Sleep! One of those things that’s SO IMPORTANT and we cannot possibly talk about or encourage enough. Sleep deprivation has been correlated with an increased intake of sugary, caffeinated drinks, and with an increased desire for high calorie foods. If you find yourself reaching for late night sweets, try moving up your bedtime.
Eat Real Meals when Hungry. Sweets are for Dessert.

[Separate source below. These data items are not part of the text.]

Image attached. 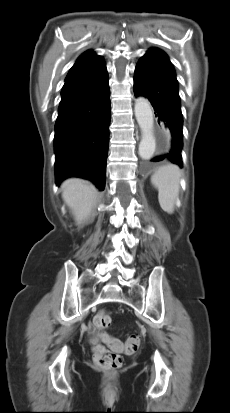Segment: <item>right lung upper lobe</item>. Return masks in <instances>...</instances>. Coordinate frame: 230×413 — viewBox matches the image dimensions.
<instances>
[{
	"label": "right lung upper lobe",
	"mask_w": 230,
	"mask_h": 413,
	"mask_svg": "<svg viewBox=\"0 0 230 413\" xmlns=\"http://www.w3.org/2000/svg\"><path fill=\"white\" fill-rule=\"evenodd\" d=\"M105 68L103 57L96 55L92 50L84 52L70 69L65 82L77 80L96 73Z\"/></svg>",
	"instance_id": "1"
}]
</instances>
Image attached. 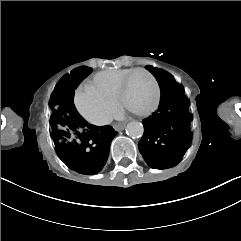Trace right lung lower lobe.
I'll list each match as a JSON object with an SVG mask.
<instances>
[{
    "instance_id": "98d812e1",
    "label": "right lung lower lobe",
    "mask_w": 241,
    "mask_h": 241,
    "mask_svg": "<svg viewBox=\"0 0 241 241\" xmlns=\"http://www.w3.org/2000/svg\"><path fill=\"white\" fill-rule=\"evenodd\" d=\"M90 71L89 68H82L66 77L67 90L74 95L77 84ZM65 109L74 139L72 142L54 141L59 158L80 174L92 175L100 172L107 161L111 141L117 132L111 126L97 127L89 124L77 112L73 99L65 101Z\"/></svg>"
}]
</instances>
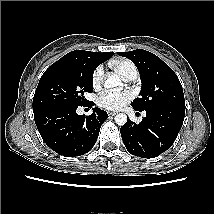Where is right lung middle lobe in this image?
<instances>
[{
	"mask_svg": "<svg viewBox=\"0 0 214 214\" xmlns=\"http://www.w3.org/2000/svg\"><path fill=\"white\" fill-rule=\"evenodd\" d=\"M96 67L77 60H58L42 75L33 97V112L50 105H82L93 90Z\"/></svg>",
	"mask_w": 214,
	"mask_h": 214,
	"instance_id": "right-lung-middle-lobe-1",
	"label": "right lung middle lobe"
}]
</instances>
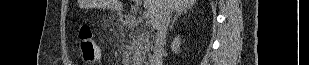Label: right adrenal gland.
<instances>
[{"label": "right adrenal gland", "mask_w": 309, "mask_h": 65, "mask_svg": "<svg viewBox=\"0 0 309 65\" xmlns=\"http://www.w3.org/2000/svg\"><path fill=\"white\" fill-rule=\"evenodd\" d=\"M188 10H191V7H188V8H184L182 10H178L176 12V14L174 15V18L169 26V30H172L173 29V25L174 23L176 22V20L178 19L179 16L183 15V14H186Z\"/></svg>", "instance_id": "obj_1"}]
</instances>
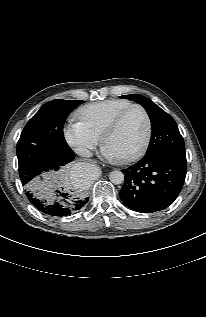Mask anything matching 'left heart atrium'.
<instances>
[{"label": "left heart atrium", "instance_id": "obj_1", "mask_svg": "<svg viewBox=\"0 0 206 317\" xmlns=\"http://www.w3.org/2000/svg\"><path fill=\"white\" fill-rule=\"evenodd\" d=\"M102 155L107 159H119V156L105 144L102 147Z\"/></svg>", "mask_w": 206, "mask_h": 317}]
</instances>
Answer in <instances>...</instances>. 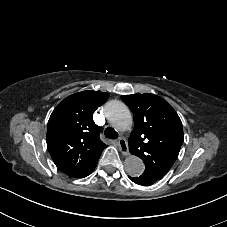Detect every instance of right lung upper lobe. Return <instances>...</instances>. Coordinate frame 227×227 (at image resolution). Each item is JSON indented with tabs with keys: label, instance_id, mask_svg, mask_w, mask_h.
Returning <instances> with one entry per match:
<instances>
[{
	"label": "right lung upper lobe",
	"instance_id": "1",
	"mask_svg": "<svg viewBox=\"0 0 227 227\" xmlns=\"http://www.w3.org/2000/svg\"><path fill=\"white\" fill-rule=\"evenodd\" d=\"M108 93L82 91L65 98L52 112L47 127V147L63 173L83 177L98 162L107 147L99 138L100 127L93 113Z\"/></svg>",
	"mask_w": 227,
	"mask_h": 227
}]
</instances>
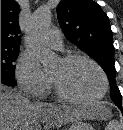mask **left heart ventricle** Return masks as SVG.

I’m human. You’re human. It’s the 21st century. We both eat ice cream, cookies, cake, chocolate, and so on. But – try not to eat them when you’re hungry. Instead, aim to eat at least 3 times per day to satisfy your appetite, and then have sweets as a dessert or a light snack. If you’re eating unhealthy food to fill your stomach instead of to just quiet your sugar tooth, then you will likely consume more sugar overall. Fill your belly with something of more substance, then let the figurative cherry on top be your sweet fix. If you’re already satisfied and relatively full from a real meal, you can more easily enjoy a smaller serving of something else healthy.
Personally, I observe a noticeable and pretty immediate decline in my health and well-being when I eat unhealthier items for a meal. I feel much better when I have real meals (of veggies, fruits, mainly whole grains, and high quality proteins and fats – the MyPlate template is an excellent tool to guide you), and save my less healthy items for after my meal.
Drinking Your Sugar
If you find yourself hooked on sugary drinks, try cutting back with drinks that are still sweetened but that have less sugar overall. Feel free to gradually take yourself down – for example, try diluting your soda with a little seltzer water that you can increase over time. Or, try switching to juice from soda, with the goal of eventually diluting that juice. If you love that bubbly carbonated feeling, then try kombucha (my all-time favorite brand is GT’s – and I call their the Divine Grape flavor the gateway kombucha), flavored sparkling water, investing in a Soda Stream, or adding seltzer to your favorite sweetened drink.
Consider your Microbiome
The types of microbes living inside your intestinal tract can influence your cravings, too. Gut microbes can encourage you to choose less items that they themselves want to eat, even if those foods are not healthy for you. It’s becoming more clear that there is a bottom-up communication line from the intestinal microbiome to the brain. The fastest and most effective way to change your intestinal microbiome is to change your diet, so fighting through the pain of these misleading cravings may be the best solution to date for microbiome woes.